Context
FitStream, a consumer fitness app, wants to test a redesigned onboarding flow that asks users for goals and preferred workout times before showing the home screen. The growth team believes the extra personalization step will improve downstream activation, but it may also add friction and reduce immediate signup completion.
Hypothesis Seed
The proposed change is expected to increase the share of new users who become meaningfully activated in their first week, even if it slightly lowers top-of-funnel completion. Your task is to decide what the right primary metric should be and design the experiment so the company can make a launch decision with confidence.
Constraints
- Eligible traffic: 120,000 new signup starts per day
- 85% of traffic is mobile app, 15% web
- Maximum experiment duration: 21 days
- Team wants a decision within one product cycle; delaying a good change is costly, but shipping a false positive that hurts retention is more costly
- Historical baselines for new users:
- Signup completion rate: 62%
- Day-1 activation rate: 28%
- Day-7 retained-and-activated rate: 12%
- 7-day subscription trial start rate: 6%
- Engineering can support either user-level randomization or session-level randomization
Deliverables
- Define the hypothesis and choose the single best primary metric for this growth experiment, explaining why it is better than plausible alternatives such as signup completion or trial start rate.
- Specify 2-4 guardrail metrics, an explicit MDE, and calculate the required sample size and expected runtime using the available traffic.

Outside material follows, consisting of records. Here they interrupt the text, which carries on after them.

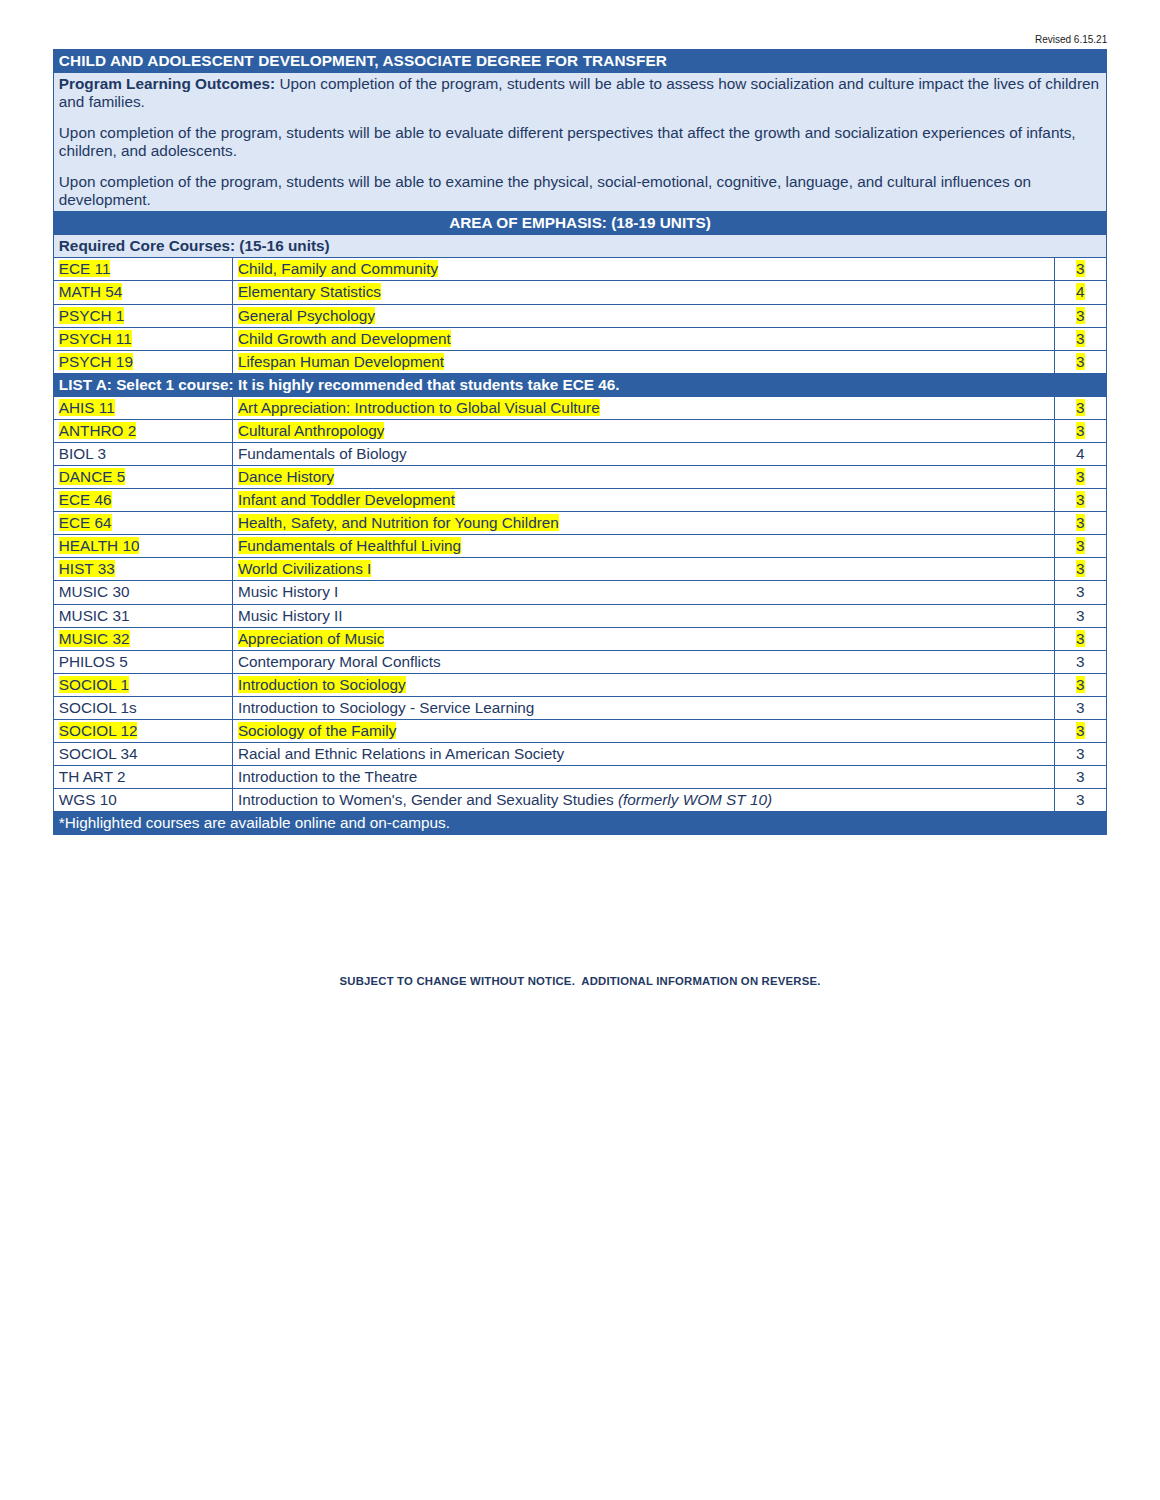Revised 6.15.21
| CHILD AND ADOLESCENT DEVELOPMENT, ASSOCIATE DEGREE FOR TRANSFER |
| Program Learning Outcomes: Upon completion of the program, students will be able to assess how socialization and culture impact the lives of children and families. Upon completion of the program, students will be able to evaluate different perspectives that affect the growth and socialization experiences of infants, children, and adolescents. Upon completion of the program, students will be able to examine the physical, social-emotional, cognitive, language, and cultural influences on development. |
| AREA OF EMPHASIS: (18-19 UNITS) |
| Required Core Courses: (15-16 units) |
| ECE 11 | Child, Family and Community | 3 |
| MATH 54 | Elementary Statistics | 4 |
| PSYCH 1 | General Psychology | 3 |
| PSYCH 11 | Child Growth and Development | 3 |
| PSYCH 19 | Lifespan Human Development | 3 |
| LIST A: Select 1 course: It is highly recommended that students take ECE 46. |
| AHIS 11 | Art Appreciation: Introduction to Global Visual Culture | 3 |
| ANTHRO 2 | Cultural Anthropology | 3 |
| BIOL 3 | Fundamentals of Biology | 4 |
| DANCE 5 | Dance History | 3 |
| ECE 46 | Infant and Toddler Development | 3 |
| ECE 64 | Health, Safety, and Nutrition for Young Children | 3 |
| HEALTH 10 | Fundamentals of Healthful Living | 3 |
| HIST 33 | World Civilizations I | 3 |
| MUSIC 30 | Music History I | 3 |
| MUSIC 31 | Music History II | 3 |
| MUSIC 32 | Appreciation of Music | 3 |
| PHILOS 5 | Contemporary Moral Conflicts | 3 |
| SOCIOL 1 | Introduction to Sociology | 3 |
| SOCIOL 1s | Introduction to Sociology - Service Learning | 3 |
| SOCIOL 12 | Sociology of the Family | 3 |
| SOCIOL 34 | Racial and Ethnic Relations in American Society | 3 |
| TH ART 2 | Introduction to the Theatre | 3 |
| WGS 10 | Introduction to Women's, Gender and Sexuality Studies (formerly WOM ST 10) | 3 |
| *Highlighted courses are available online and on-campus. |
SUBJECT TO CHANGE WITHOUT NOTICE. ADDITIONAL INFORMATION ON REVERSE.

- Choose the unit of randomization, allocation, duration, and any stratification needed across platform or geography.
- Pre-register the analysis plan: statistical test, peeking policy, treatment of secondary metrics, and how you will handle sample ratio mismatch or instrumentation issues.
- State a clear ship / don’t-ship / iterate rule that respects guardrails and practical significance, not just statistical significance.